A tour has brought that musical to St. Paul’s Ordway Music Theater, and if you are looking for airy, airy rate that gives you the feeling that the summer is official here, this show is for you. The husband Songwriting -Team of Laurence O’Keefe and Nell Benjamin embraces Unapological Foolishness, and the cast of this Tour makes a nice balance between convincing and cartoon -like in a strong and consistent fun production.
So nice in fact that you will probably have a very good time, even if you only distinguish about a third of what seems to be very smart texts. During the opening evening, the Audio was inconsistent and the orchestra out of balance with it. That makes a good argument to flee later when the bugs are probably eradicated.
Director Cynthia Ferrer and choreographer Dana Solimando hold the actions in full-running while you follow the story of Elle Woods, a UCLA-fashion-merchandising major who wants to win back her ex-boyfriend by following him to the Harvard Law School. There she impresses a professor and eventually lands in the defense team for a controversial murder case. (The disbelief, legal eagles.)
The score of O Like I said, crazy, just like the Mock Boy band Ballad, “Serious” and one from the mist spoof of “Riverdance.”

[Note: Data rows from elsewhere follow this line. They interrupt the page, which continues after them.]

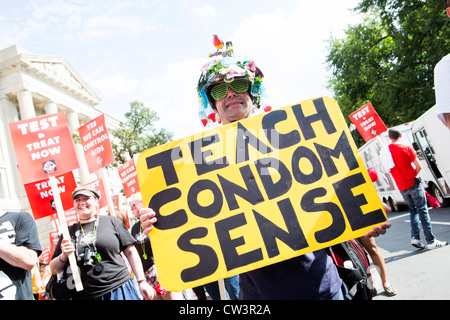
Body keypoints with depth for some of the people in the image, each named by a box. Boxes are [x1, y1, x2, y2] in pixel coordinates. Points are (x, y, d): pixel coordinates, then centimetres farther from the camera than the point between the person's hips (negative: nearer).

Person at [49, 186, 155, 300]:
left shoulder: (112, 221, 4)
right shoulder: (69, 232, 9)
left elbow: (130, 252, 4)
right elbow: (54, 270, 13)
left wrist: (142, 281, -1)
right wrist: (64, 256, -8)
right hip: (86, 295, 2)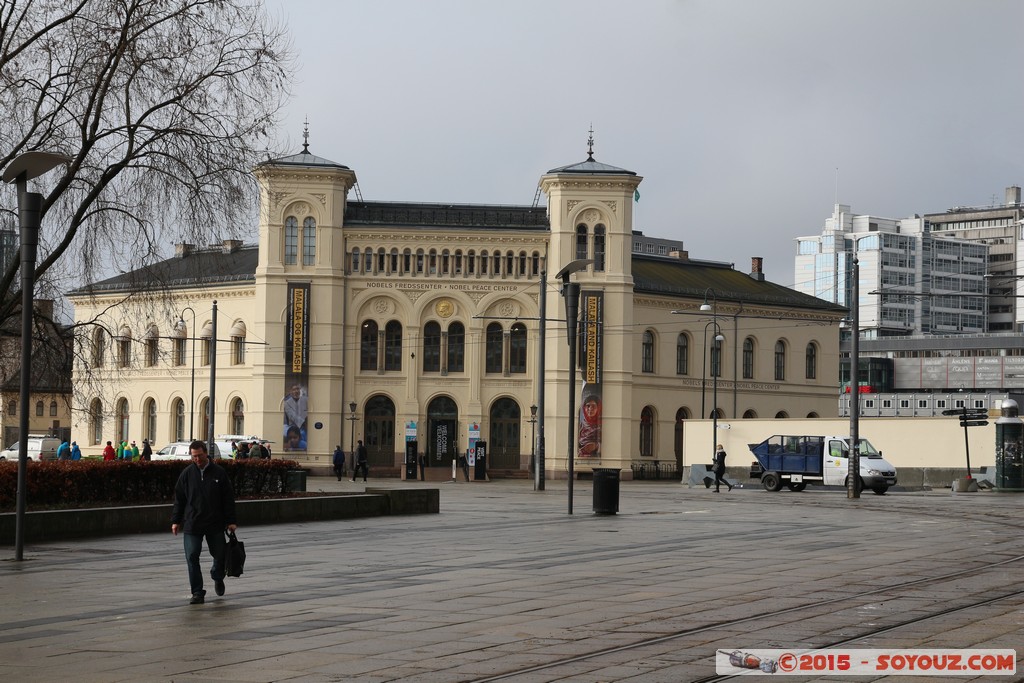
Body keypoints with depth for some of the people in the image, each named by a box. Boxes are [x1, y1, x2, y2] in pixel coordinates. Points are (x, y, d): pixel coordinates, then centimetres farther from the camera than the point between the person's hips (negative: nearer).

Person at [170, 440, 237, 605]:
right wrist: (175, 520, 5)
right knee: (192, 557, -6)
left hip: (215, 524, 0)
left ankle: (218, 578, 41)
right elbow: (179, 498, 8)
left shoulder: (219, 472, -1)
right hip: (192, 525, 0)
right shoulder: (187, 473, 1)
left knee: (220, 554, 10)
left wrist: (231, 520, 0)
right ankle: (197, 593, 1)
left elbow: (228, 498, 2)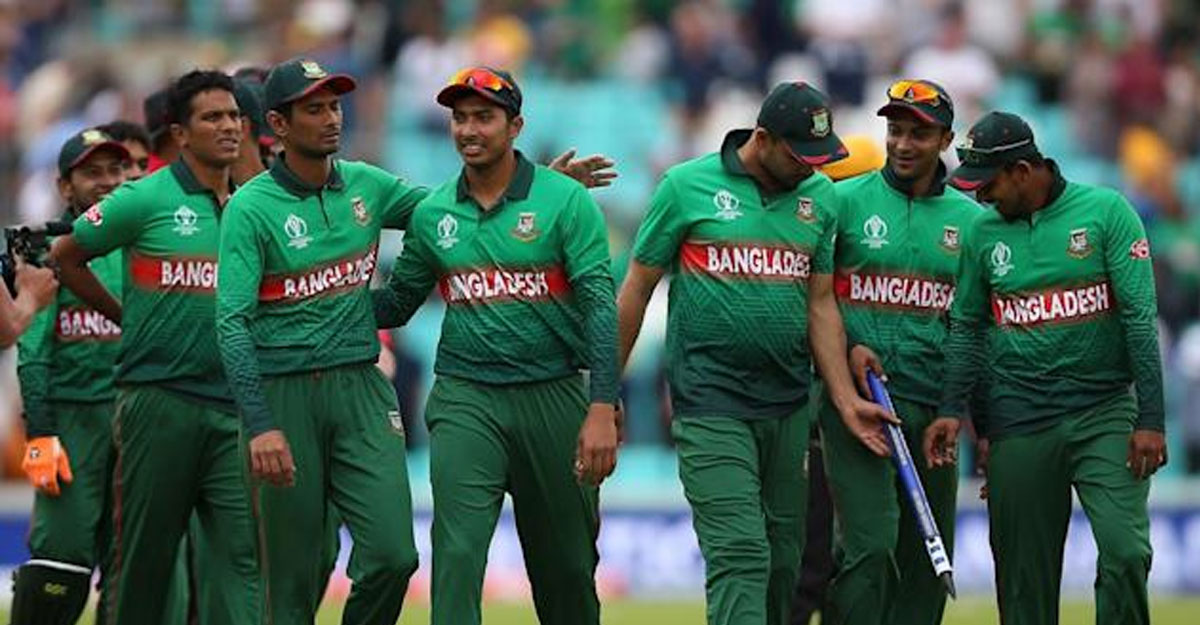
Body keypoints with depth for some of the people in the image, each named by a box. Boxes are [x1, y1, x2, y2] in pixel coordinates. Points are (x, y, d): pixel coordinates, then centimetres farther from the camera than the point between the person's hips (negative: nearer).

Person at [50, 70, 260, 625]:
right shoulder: (145, 200, -2)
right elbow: (65, 256, 7)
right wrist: (126, 318, 8)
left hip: (232, 406, 4)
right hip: (158, 398, -4)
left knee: (240, 552, -5)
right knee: (145, 556, 3)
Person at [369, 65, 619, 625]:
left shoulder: (565, 201, -3)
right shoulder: (433, 213, 7)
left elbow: (599, 305, -9)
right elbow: (397, 302, 17)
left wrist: (602, 409, -18)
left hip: (553, 396, -1)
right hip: (465, 399, 1)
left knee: (566, 563, 9)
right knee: (457, 552, -14)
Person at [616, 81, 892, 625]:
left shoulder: (821, 198, 10)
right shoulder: (687, 187, -3)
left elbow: (821, 305, 13)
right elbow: (637, 288, 3)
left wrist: (847, 399, 4)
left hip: (788, 405, 5)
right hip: (711, 407, -5)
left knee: (784, 555, 8)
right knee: (740, 555, -15)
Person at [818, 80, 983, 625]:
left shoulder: (970, 219, 11)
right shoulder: (846, 201, 3)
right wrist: (847, 348, -11)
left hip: (934, 409, 4)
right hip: (855, 397, -4)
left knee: (928, 558, 5)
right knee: (871, 546, -15)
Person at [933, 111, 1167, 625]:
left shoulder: (1106, 212, -2)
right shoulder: (983, 231, 9)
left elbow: (1140, 318, -6)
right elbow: (967, 327, 15)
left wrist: (1150, 420, -12)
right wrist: (953, 410, 2)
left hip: (1105, 413, -3)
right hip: (1019, 423, 3)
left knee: (1125, 552, -16)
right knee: (1024, 575, 3)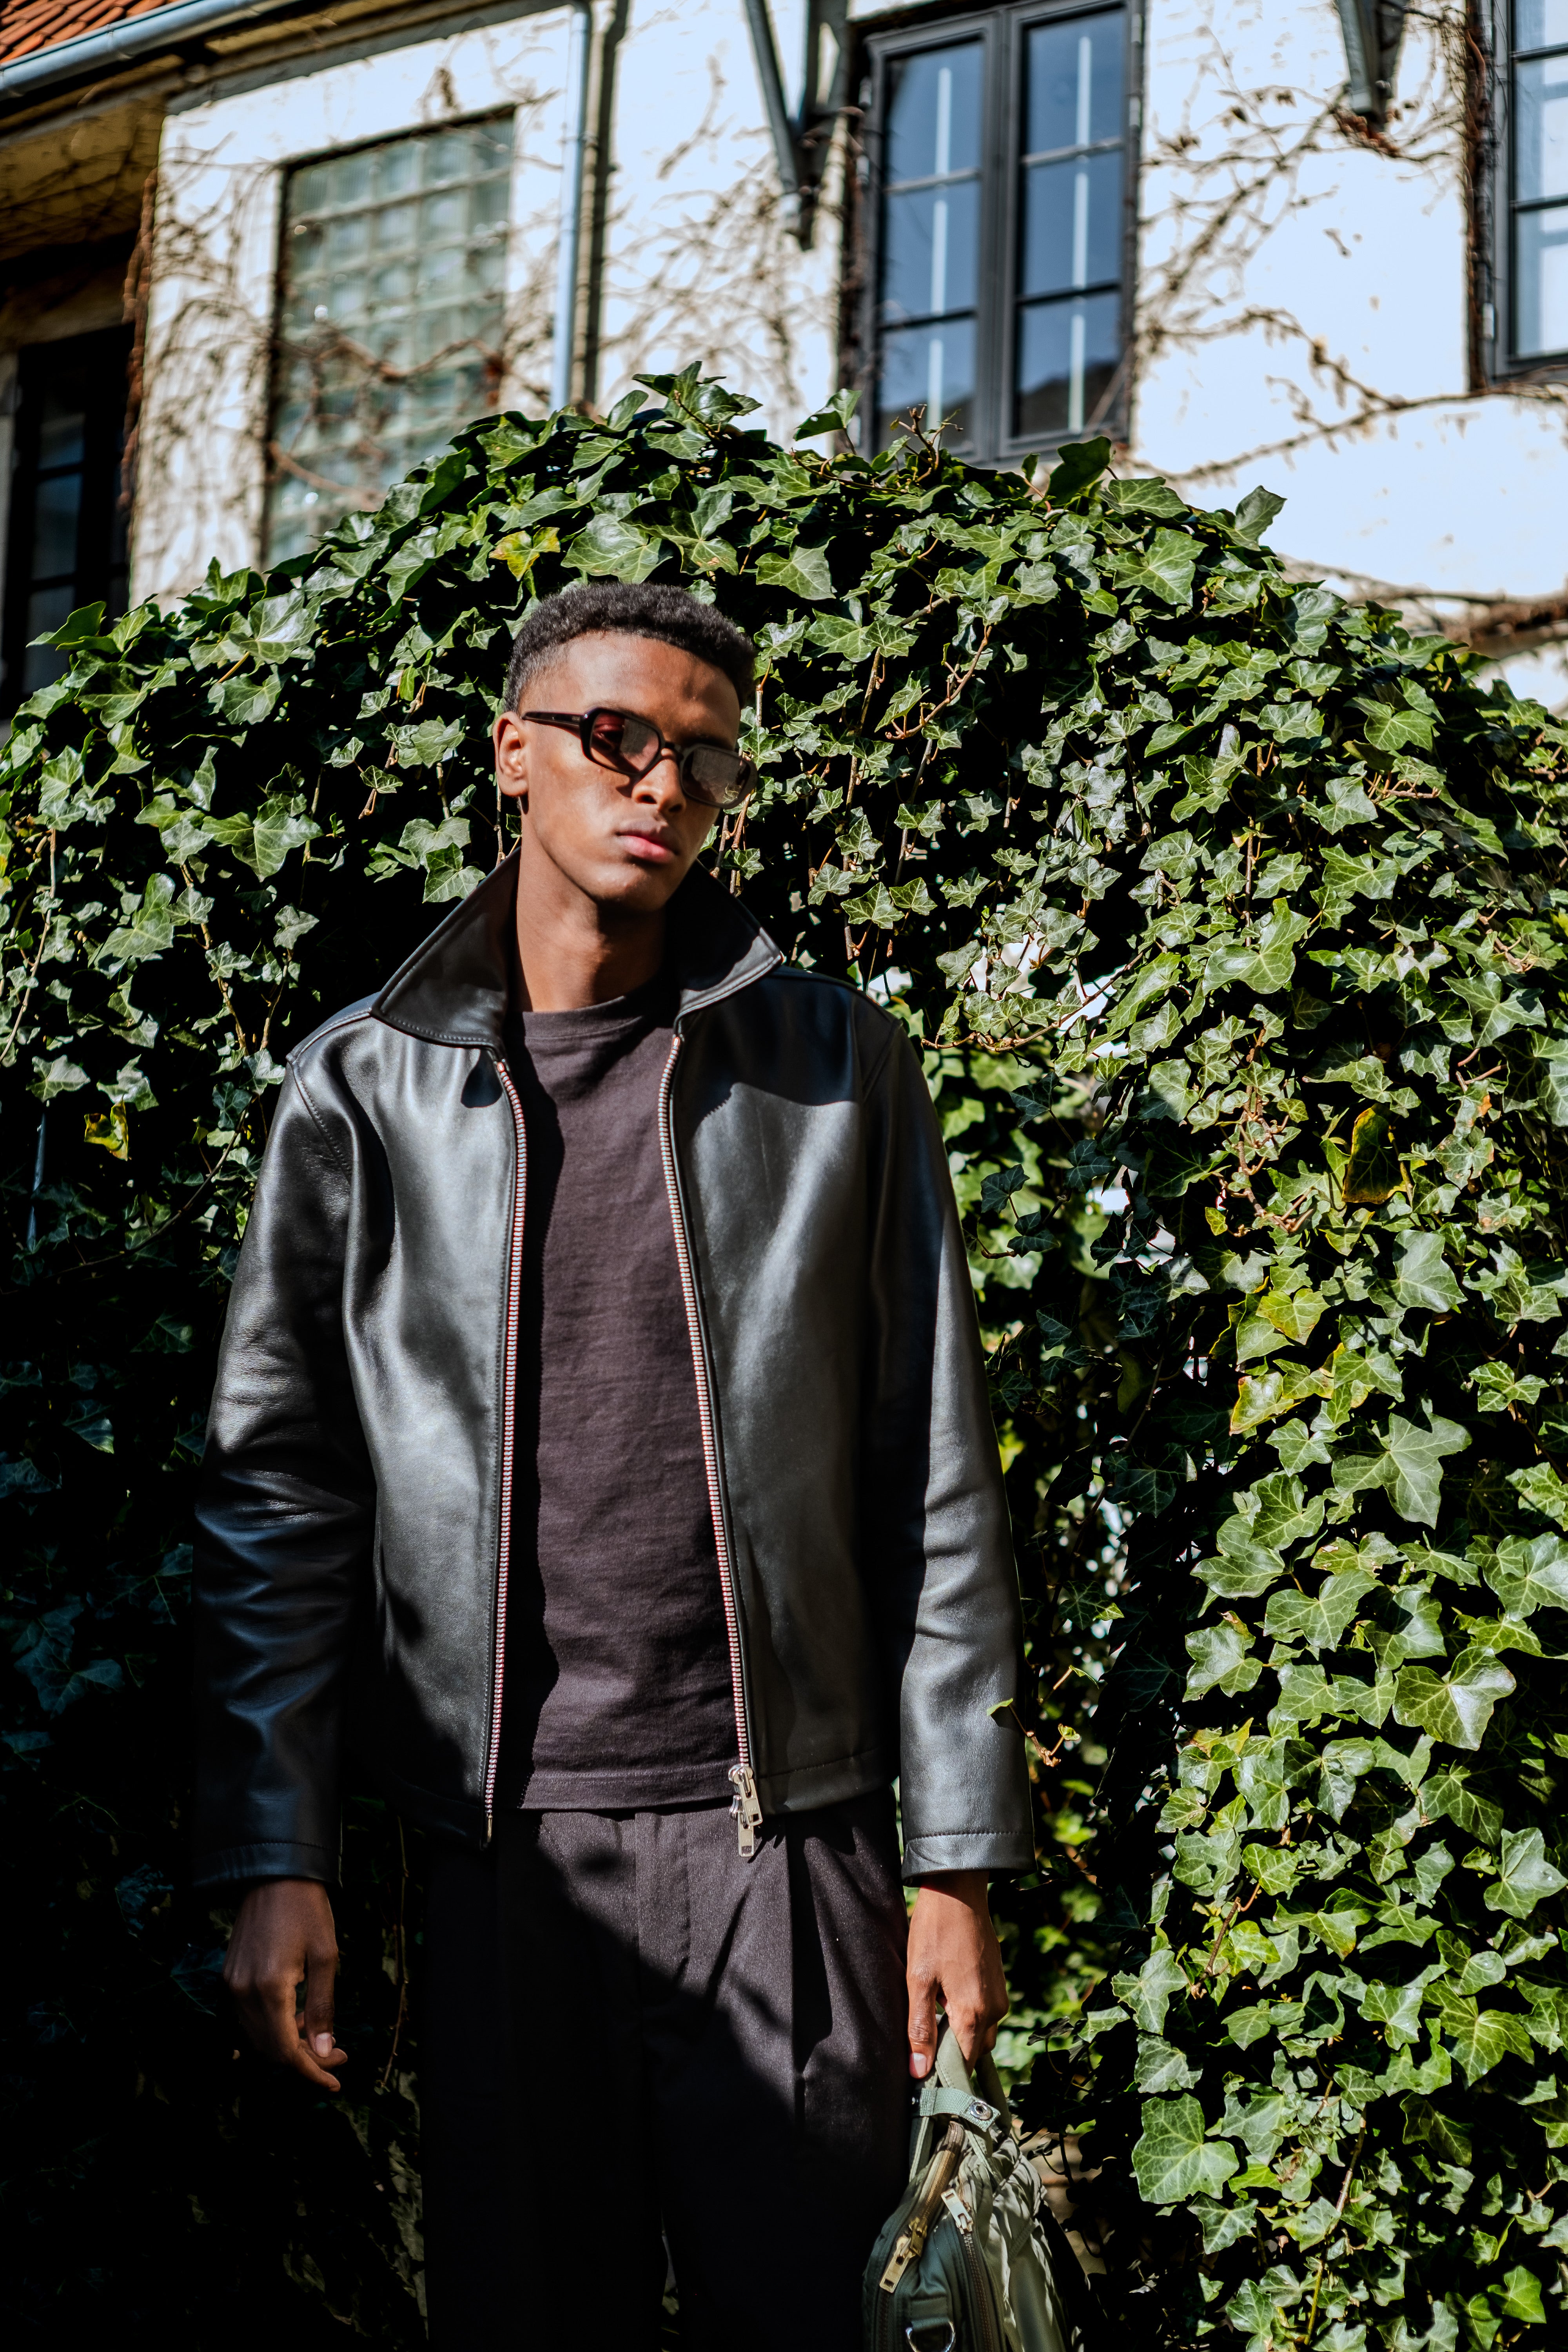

Things take place a bit in the second act, when we spend far too much time debating about the sexual orientation of a character whose ties with the plot seem to be pretty weak. But, just like in the first act, Elle van Kathryn Brunner is there to pull us out of the break with a large ballot bar that underlines the determination or discouragement of the character.
Brunner provides a magnetic center for the story, her ELLE an easy to root-for underdog with a bustling aura, a sweet voice and a chihuahua in tow. She is well supplemented with a large, energetic cast, under the Standouts Anthea Neri-Beste as her comic cosmetologist, Nicholas McDonough as a Smarmy career and Edward Stadenmayer as the kind of downward professor that most former university students can recognize.
Decorated in brightly colored lighting, set pieces and projections (with pink as a dominant tint), there is much dessert-without-entertainree to “legal blonde”, but this cast sells it well, making it as bubbles as his fascinating protagonist.
‘Legal blond’
When: 7:30 pm Wednesday-free day, 14 and 7:30 PM Saturday, 1:30 PM and 7:00 PM Sunday
Where: Ordway Music Theater, 345 Washington St., St. Paul
Tickets: $ 164- $ 45, available on 651-224-4222 or Ordway.org
Capsule: a sweet, foolish clothing for a summer evening.